Problem statement:
Return only the line containing "Связаться со мной" and each line after it, exactly as written, through the end of the records.

The data:
• • • • •
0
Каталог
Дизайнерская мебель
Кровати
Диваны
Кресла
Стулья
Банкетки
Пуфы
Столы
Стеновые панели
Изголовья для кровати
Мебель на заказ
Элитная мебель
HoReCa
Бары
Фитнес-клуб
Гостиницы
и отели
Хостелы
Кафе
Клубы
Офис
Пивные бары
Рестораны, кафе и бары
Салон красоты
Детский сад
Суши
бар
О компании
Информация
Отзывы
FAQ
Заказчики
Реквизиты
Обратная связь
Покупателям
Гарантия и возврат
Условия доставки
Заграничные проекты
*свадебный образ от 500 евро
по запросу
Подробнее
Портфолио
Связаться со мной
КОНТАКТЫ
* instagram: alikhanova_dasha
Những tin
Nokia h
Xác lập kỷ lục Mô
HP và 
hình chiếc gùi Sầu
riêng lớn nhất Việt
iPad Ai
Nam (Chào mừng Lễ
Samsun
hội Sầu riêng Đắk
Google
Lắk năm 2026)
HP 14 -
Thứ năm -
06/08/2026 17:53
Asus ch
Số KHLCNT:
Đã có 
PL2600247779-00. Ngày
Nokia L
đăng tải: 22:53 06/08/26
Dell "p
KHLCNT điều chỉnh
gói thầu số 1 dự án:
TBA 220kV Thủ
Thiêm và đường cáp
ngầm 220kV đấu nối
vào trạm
• • • • •
Answer to the problem:
Связаться со мной
КОНТАКТЫ
* instagram: alikhanova_dasha
Những tin
Nokia h
Xác lập kỷ lục Mô
HP và 
hình chiếc gùi Sầu
riêng lớn nhất Việt
iPad Ai
Nam (Chào mừng Lễ
Samsun
hội Sầu riêng Đắk
Google
Lắk năm 2026)
HP 14 -
Thứ năm -
06/08/2026 17:53
Asus ch
Số KHLCNT:
Đã có 
PL2600247779-00. Ngày
Nokia L
đăng tải: 22:53 06/08/26
Dell "p
KHLCNT điều chỉnh
gói thầu số 1 dự án:
TBA 220kV Thủ
Thiêm và đường cáp
ngầm 220kV đấu nối
vào trạm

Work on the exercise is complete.